LE MIRACLE DE LA QUESTION 3

A mes débuts de la pratique du Travail, quand m’était posée la question « Comment réagis-tu, que se passe-t-il ? », ma réponse tenait en une ou deux phrases :

« Comment je réagis ? Eh bien, je me mets en colère et j’agresse l’autre verbalement. Que se passe-t-il alors ? Ben, l’autre se met aussi en colère et on se fritte. »

Quand je passais ensuite à la question 4, ce n’était guère plus éloquent, et je ne voyais pas trop ce qu’il y avait de libérateur là-dedans :

« Qui je serais sans la pensée ? Eh bien, je suppose, je ne serais pas en colère, du coup l’autre non plus, et on ne se fritterait pas. »

Ensuite je faisais les retournements, et je sortais de l’investigation en râlant parce qu’une fois de plus, la morale de l’histoire, c’est que je ne pouvais m’en prendre qu’à moi-même. Pendant que je me tapais alors dessus, la supposée innocence de l’autre me restait quand même un peu en travers de la gorge. Cet autre qui m’avait menti, qui m’avait trompé, qui m’avait volé, il s’en sortait blanc comme neige, et moi, le blaireau de l’affaire, j’avais tout faux. Je grondais intérieurement contre la mère Katie et son univers de bisounours. Elle avait juste pété les plombs, et moi j’étais vraiment naïf d’avoir espéré quoi que ce soit de ce Travail. De toute façon, je le savais, on me l’avait dit, aucune méthode, aucune voie ne pouvait conduire à la paix. CQFD.

Ce Travail dans lequel je n’arrivais ni à me poser, ni à ralentir, ni à approfondir, nourrissait davantage ma culpabilité qu’il ne libérait ma colère. De toute façon, ce n’était pas ma voie. Je préférais faire du yoga. Je préférais méditer. Je préférais baigner dans le silence au contact de mes « éveillés » préférés. Je préférais surtout rester à l’écart des facilitateurs du Travail qui finissaient toujours par perdre patience et me faire la leçon : que je devais comprendre que la vie était bienveillante, que je devais comprendre que personne ne pouvait me blesser sauf moi-même, que je devais comprendre ceci, que je devais comprendre cela. J’en avais un peu marre du byronkatisme et de ses adeptes. Je pris alors mes distances de la mère fêlée et de ses donneurs de leçons.

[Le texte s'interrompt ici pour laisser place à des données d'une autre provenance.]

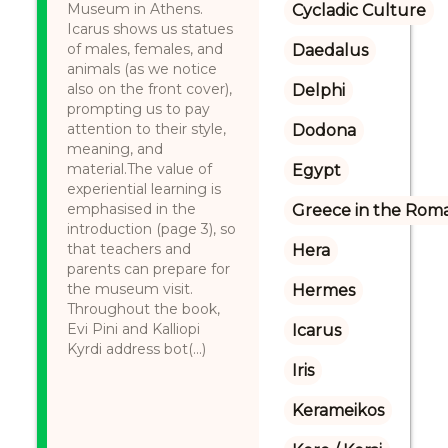
Museum in Athens.
Cycladic Culture
Icarus shows us statues
of males, females, and
Daedalus
animals (as we notice
also on the front cover),
Delphi
prompting us to pay
attention to their style,
Dodona
meaning, and
material.The value of
Egypt
experiential learning is
emphasised in the
Greece in the Rom
introduction (page 3), so
that teachers and
Hera
parents can prepare for
the museum visit.
Hermes
Throughout the book,
Evi Pini and Kalliopi
Icarus
Kyrdi address bot(...)
Iris
Kerameikos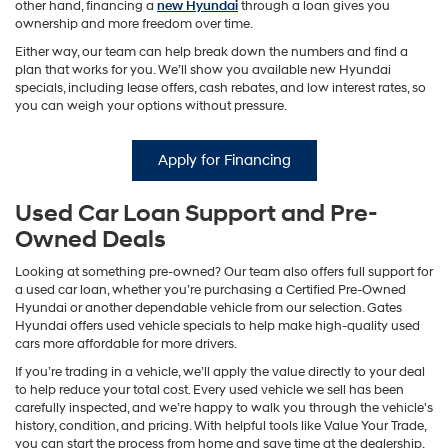
other hand, financing a
new Hyundai
through a loan gives you
ownership and more freedom over time.
Either way, our team can help break down the numbers and find a
plan that works for you. We’ll show you available new Hyundai
specials, including lease offers, cash rebates, and low interest rates, so
you can weigh your options without pressure.
Apply for Financing
Used Car Loan Support and Pre-
Owned Deals
Looking at something pre-owned? Our team also offers full support for
a used car loan, whether you’re purchasing a Certified Pre-Owned
Hyundai or another dependable vehicle from our selection. Gates
Hyundai offers used vehicle specials to help make high-quality used
cars more affordable for more drivers.
If you’re trading in a vehicle, we’ll apply the value directly to your deal
to help reduce your total cost. Every used vehicle we sell has been
carefully inspected, and we’re happy to walk you through the vehicle's
history, condition, and pricing. With helpful tools like Value Your Trade,
you can start the process from home and save time at the dealership.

Les années passèrent, et quand je retrouvai le chemin du Travail, je fus stupéfait de constater l’expansion qu’il avait connu ; je fus ravi de découvrir que d’avoir fait une fois l’Ecole ne permettait plus de se présenter comme facilitateur diplômé ; je fus conquis par la tournure méditative que le Travail avait pris. Finies les argumentations interminables pour me prouver que j’avais tort, fini d’être renvoyé dans mes buts quand je répondais « oui » à la question 2, fini de devoir répondre du tac au tac sous peine de perdre mon tour.

Le Travail aujourd’hui, c’est un cocon de douceur, une invitation à ralentir, une invitation à me poser, une invitation à m’ancrer dans une situation, à la rendre vivante, à la rendre sensorielle, à la rendre présente. Il ne s’agit plus de discuter, il s’agit de voir. Que j’aie répondu oui ou non à la question d’avant, c’est OK, je suis accueilli comme je suis, là où j’en suis, et je me laisse glisser en toute sécurité dans la question 3 comme je glisse dans un rêve à demi-éveillé, comme je me donne à la méditation. Le temps m’est donné, l’espace m’est donné. Je laisse la question 3 descendre en moi, je la laisse éclairer chacun recoin. C’est tout un univers qui se déploie devant mon regard intérieur. Au plus je laisse cet univers se déployer en moi, au plus je me perçois moi-même comme regard, comme espace. Il y a cet étrange paradoxe : je m’entends décrire l’enfer que la question 3 explore en moi, je ressens avec acuité les échos sensoriels douloureux, et en même temps il y a une joie, une paix dans cette exploration. Je suis à la fois l’acteur totalement pris dans le film et le narrateur confortablement installé dans son fauteuil. Cette descente aux enfers m’amène à contacter l’abîme du désespoir, une infinie solitude, une infinie tristesse. Comme cette énergie s’épuise dans le néant, un murmure silencieux, une vibration subtile annoncent la venue de la question 4. Sans la pensée…le voile ténu cède, tout s’ouvre, une immense liberté s’engouffre alors que l’infinie solitude se révèle en tant qu’espace sans limite, en tant que paix, en tant que joie.

Au coeur de l’enfer, le joyau attend.

Tel un maître infiniment bienveillant, la question 3 y conduit…et puis s’efface.